The relevant function calling the error message is:
void ensureNotInGC(T)(string info = null) nothrow
{
import core.exception : InvalidMemoryOperationError;
try
{
import core.memory : GC;
cast(void) GC.malloc(1);
return;
}
catch(InvalidMemoryOperationError e)
{
// error message here
}
}
Assumption 2: "b" gives me no error messages because the class B uses
pointers, which moves it from relying on GC, to being manually free?
Assumption 3: "c" gives me no error messages because...well, I don't
really understand why, maybe because c is in the same scope as db?
What you are missing is that Database is pass-by-value, not a class. So
when you include it directly in a class like you did in A, then when A's
destructor is called, db's destructor is called.

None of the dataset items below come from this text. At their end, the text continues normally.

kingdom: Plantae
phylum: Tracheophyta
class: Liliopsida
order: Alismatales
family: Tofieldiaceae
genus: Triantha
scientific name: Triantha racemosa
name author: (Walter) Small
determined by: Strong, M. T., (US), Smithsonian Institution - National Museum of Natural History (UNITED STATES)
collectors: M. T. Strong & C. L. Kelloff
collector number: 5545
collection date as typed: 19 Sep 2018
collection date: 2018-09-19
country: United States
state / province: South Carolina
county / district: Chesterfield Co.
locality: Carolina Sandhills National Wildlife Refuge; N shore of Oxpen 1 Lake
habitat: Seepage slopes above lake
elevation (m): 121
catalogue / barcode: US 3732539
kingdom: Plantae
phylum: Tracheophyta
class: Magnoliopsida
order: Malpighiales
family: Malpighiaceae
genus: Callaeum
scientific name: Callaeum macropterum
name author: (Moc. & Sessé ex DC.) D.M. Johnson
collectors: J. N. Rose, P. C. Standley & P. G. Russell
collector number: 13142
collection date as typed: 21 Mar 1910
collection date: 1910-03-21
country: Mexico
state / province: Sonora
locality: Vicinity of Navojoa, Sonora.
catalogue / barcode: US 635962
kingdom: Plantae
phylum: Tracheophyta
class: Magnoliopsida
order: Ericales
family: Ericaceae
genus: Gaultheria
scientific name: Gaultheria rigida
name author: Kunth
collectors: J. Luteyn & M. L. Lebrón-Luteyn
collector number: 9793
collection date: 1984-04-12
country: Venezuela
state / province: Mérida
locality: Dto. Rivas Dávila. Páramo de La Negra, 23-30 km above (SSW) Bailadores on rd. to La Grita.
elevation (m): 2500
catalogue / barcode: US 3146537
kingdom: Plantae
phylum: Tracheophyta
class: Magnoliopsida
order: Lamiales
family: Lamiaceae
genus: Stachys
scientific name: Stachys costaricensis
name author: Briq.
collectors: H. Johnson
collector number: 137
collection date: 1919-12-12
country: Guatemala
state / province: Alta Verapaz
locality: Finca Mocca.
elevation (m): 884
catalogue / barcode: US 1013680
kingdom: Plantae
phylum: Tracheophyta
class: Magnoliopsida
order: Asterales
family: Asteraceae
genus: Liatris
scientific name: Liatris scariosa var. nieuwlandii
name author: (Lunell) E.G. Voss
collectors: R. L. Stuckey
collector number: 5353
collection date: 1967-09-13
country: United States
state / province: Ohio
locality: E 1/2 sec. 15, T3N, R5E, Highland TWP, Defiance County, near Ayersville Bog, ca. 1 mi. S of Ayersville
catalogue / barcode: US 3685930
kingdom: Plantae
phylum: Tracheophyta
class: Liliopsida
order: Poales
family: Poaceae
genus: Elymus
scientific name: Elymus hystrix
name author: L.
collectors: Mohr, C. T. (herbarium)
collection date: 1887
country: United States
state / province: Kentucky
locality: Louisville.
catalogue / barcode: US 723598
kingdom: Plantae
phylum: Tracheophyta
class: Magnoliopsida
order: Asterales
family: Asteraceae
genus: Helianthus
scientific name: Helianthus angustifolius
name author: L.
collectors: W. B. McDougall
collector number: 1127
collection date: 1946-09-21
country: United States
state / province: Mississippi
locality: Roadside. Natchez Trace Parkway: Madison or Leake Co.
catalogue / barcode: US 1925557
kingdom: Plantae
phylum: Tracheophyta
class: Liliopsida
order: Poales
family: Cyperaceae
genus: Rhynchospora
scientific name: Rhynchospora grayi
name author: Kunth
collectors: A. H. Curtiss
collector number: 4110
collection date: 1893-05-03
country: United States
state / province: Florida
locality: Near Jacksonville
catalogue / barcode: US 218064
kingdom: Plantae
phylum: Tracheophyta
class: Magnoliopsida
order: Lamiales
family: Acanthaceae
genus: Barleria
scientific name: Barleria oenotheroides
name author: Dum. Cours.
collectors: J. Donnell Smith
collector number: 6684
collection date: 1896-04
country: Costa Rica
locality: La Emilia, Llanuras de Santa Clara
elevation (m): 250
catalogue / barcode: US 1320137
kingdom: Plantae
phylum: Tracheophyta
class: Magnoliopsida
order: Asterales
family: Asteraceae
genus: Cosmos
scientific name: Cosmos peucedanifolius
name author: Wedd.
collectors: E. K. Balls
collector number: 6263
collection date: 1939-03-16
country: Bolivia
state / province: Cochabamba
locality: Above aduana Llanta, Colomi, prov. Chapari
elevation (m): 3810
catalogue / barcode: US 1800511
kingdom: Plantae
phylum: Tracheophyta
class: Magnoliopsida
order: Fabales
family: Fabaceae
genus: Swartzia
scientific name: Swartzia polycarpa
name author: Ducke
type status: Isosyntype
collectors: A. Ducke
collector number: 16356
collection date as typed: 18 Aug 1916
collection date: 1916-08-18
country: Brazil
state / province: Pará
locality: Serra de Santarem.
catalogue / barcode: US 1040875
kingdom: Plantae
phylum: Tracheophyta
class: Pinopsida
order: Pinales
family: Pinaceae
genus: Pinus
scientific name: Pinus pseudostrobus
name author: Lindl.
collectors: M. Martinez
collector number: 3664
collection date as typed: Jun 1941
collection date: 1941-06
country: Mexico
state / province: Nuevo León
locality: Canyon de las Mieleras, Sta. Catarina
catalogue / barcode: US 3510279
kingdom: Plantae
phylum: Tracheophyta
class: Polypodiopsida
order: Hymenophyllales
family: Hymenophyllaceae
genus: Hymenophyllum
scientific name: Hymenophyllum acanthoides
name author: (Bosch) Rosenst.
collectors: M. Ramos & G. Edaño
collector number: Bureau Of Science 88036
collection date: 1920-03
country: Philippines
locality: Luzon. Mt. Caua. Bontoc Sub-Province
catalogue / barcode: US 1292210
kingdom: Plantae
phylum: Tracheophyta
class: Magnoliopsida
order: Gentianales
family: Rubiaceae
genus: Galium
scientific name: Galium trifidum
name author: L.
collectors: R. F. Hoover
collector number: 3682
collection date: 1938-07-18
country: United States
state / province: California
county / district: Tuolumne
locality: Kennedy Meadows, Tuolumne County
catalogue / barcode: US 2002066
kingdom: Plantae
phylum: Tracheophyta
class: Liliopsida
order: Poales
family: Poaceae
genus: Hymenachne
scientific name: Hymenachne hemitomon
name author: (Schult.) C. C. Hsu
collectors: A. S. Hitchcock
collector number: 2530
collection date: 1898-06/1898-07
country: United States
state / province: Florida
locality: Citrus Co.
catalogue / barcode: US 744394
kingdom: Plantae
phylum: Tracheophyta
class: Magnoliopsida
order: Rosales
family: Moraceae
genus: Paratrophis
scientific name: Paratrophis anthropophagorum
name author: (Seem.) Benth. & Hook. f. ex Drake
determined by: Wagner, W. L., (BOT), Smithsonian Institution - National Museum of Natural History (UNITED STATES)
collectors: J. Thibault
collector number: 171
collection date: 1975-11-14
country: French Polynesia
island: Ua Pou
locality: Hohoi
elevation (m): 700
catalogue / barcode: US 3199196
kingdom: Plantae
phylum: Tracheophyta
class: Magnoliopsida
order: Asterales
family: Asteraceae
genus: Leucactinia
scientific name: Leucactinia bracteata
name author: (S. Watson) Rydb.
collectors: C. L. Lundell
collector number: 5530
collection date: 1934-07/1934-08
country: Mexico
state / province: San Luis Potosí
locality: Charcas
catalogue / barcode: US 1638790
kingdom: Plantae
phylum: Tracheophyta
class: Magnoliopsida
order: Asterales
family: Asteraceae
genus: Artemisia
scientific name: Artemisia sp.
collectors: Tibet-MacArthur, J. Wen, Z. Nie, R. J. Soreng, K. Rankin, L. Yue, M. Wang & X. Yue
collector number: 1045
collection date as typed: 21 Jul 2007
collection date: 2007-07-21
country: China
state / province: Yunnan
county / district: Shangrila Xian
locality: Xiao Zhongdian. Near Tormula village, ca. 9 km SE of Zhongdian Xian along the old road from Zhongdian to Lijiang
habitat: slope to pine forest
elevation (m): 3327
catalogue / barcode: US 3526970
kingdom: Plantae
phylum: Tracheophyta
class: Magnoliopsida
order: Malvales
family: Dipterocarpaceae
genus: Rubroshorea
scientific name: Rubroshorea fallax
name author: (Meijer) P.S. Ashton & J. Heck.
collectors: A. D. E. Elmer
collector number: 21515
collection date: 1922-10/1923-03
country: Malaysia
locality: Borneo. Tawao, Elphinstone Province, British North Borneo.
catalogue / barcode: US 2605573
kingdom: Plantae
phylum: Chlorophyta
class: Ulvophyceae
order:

Since in the first case, a is being destroyed by the GC, you get the error.
In the second case (b), you aren't including the db by value, so no
destructor is called from the GC. But this is dangerous, because db
stops existing after main exits, but b continues to exist in the GC, so
this is a dangling pointer.
In the third case, scoped specifically destroys c when main exits, and
you are not in the GC at that point.
What the error message is telling you is you should manually clean up
the database directly instead of leaving it to the GC. What is the
correct path? probably the scoped!A version. Though I'm not sure what
making copies of the database does in that library.